*TASK ITEM*
For the records below, say how many lines contain the string "بقرار". Give no other text.

*RAW DATA*
---

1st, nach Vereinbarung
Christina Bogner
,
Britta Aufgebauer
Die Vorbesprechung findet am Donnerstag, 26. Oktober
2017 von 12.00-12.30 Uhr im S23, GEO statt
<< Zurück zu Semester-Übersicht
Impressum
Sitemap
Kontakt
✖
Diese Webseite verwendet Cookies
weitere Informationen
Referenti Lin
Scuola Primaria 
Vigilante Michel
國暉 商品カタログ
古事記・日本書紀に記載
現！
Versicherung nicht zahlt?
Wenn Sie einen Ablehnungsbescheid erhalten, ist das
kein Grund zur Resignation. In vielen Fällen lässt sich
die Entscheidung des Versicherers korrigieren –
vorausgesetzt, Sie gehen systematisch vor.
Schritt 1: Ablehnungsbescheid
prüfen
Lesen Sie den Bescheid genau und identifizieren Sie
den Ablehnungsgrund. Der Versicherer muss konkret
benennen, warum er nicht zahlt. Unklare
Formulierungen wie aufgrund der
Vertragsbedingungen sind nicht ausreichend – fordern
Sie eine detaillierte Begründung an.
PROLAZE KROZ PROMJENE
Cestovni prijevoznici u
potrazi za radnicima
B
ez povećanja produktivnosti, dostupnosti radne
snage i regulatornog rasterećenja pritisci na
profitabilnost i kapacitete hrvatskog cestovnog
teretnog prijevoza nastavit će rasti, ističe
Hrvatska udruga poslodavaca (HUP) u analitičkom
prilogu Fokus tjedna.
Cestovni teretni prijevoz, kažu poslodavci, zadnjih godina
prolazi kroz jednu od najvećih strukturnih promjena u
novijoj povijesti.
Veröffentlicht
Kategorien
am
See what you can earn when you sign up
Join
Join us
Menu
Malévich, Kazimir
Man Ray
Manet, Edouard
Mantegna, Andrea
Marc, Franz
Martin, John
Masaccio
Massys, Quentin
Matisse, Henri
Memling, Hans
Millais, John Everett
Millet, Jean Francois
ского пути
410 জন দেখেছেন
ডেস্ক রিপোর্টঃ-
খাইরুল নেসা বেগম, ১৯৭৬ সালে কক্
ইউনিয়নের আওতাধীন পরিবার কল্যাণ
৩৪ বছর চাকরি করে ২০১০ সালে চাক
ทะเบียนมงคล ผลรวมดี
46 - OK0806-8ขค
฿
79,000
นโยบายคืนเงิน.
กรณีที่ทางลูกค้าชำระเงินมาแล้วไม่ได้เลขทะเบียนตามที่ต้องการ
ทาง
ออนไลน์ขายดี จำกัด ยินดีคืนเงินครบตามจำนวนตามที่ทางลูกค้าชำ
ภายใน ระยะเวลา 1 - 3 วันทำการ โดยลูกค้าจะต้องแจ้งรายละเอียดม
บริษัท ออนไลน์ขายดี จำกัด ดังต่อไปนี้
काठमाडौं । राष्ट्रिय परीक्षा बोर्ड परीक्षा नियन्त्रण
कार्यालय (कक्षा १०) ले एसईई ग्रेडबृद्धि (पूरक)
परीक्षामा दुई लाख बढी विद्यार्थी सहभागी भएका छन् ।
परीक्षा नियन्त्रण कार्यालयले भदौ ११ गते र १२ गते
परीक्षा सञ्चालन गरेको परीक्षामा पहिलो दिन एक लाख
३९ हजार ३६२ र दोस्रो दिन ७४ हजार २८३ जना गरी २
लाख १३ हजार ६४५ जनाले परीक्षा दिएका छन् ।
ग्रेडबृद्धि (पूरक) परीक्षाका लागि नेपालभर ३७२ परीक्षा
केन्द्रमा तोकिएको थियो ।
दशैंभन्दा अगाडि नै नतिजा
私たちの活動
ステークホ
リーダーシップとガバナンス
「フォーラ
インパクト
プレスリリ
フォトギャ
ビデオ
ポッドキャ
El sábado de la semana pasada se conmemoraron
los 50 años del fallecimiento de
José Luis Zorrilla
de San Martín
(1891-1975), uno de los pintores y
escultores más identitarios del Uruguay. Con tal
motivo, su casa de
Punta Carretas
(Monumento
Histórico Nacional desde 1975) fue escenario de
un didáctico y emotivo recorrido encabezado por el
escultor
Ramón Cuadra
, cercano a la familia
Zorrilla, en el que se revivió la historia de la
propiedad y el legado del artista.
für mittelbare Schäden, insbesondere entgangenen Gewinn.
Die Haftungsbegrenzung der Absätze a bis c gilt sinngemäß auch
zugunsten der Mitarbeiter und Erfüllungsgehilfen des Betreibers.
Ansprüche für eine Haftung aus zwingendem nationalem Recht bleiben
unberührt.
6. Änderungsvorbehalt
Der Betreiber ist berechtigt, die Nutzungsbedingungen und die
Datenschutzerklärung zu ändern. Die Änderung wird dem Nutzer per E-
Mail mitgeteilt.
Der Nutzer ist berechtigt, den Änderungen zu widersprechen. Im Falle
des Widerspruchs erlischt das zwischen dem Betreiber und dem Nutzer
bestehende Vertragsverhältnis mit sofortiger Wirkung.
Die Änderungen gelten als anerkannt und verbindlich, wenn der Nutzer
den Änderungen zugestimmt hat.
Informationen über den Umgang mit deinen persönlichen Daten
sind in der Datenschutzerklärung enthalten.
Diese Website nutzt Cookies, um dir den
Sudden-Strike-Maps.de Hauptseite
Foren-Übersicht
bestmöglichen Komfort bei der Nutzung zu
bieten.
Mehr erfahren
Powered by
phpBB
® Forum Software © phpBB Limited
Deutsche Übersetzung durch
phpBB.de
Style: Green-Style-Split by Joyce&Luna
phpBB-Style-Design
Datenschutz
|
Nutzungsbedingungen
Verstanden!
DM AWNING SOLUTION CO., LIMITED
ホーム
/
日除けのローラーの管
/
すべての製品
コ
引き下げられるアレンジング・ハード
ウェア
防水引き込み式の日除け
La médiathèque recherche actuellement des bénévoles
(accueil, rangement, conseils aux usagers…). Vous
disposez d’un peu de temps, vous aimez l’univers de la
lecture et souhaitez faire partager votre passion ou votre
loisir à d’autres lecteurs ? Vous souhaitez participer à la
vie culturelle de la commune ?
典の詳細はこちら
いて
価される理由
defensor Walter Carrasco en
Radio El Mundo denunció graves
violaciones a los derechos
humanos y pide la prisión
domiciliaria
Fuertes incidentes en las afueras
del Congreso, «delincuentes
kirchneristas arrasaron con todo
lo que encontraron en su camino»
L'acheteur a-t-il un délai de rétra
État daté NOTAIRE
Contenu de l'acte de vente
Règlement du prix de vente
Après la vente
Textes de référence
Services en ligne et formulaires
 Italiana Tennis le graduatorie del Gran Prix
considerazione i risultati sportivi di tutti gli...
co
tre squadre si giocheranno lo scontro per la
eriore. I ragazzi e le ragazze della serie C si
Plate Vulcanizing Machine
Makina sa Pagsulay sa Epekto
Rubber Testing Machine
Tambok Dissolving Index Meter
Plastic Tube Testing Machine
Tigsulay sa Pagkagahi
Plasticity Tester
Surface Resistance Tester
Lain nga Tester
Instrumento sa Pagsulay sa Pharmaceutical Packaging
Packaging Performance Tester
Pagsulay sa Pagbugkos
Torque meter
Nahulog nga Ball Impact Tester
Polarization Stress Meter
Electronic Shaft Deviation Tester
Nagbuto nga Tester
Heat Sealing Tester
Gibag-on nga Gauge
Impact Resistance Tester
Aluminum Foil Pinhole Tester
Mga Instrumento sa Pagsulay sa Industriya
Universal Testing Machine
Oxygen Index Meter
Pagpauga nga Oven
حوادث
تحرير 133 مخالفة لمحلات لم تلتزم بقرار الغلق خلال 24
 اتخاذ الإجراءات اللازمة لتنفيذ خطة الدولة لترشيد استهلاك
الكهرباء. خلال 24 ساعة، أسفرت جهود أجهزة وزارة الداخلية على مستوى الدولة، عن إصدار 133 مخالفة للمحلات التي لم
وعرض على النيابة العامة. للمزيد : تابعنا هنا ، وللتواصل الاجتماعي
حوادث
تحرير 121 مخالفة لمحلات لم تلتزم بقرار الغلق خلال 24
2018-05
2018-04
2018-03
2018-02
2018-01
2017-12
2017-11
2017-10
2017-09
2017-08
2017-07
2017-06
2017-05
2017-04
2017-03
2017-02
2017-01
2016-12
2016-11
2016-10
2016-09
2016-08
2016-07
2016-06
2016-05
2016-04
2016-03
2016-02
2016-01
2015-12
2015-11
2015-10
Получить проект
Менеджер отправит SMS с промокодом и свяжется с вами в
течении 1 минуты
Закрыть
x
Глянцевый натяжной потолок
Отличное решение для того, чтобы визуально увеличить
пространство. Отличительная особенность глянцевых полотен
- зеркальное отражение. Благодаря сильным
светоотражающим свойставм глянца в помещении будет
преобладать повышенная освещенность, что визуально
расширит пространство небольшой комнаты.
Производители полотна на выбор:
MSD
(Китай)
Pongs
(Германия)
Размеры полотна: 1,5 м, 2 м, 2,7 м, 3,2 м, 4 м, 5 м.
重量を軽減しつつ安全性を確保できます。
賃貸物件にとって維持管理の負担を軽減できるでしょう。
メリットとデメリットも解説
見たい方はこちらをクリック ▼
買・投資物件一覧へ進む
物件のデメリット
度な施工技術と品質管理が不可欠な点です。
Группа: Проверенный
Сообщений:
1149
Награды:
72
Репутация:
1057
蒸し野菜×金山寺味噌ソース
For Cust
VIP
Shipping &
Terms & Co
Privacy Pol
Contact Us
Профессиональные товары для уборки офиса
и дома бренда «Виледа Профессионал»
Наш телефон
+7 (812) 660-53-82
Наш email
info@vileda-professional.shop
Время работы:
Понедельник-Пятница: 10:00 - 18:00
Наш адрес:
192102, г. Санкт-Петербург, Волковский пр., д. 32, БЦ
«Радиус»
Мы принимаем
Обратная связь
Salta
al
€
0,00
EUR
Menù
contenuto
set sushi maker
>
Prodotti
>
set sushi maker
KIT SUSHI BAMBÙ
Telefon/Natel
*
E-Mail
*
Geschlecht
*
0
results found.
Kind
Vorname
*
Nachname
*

---

*EXERCISE ANSWER*
2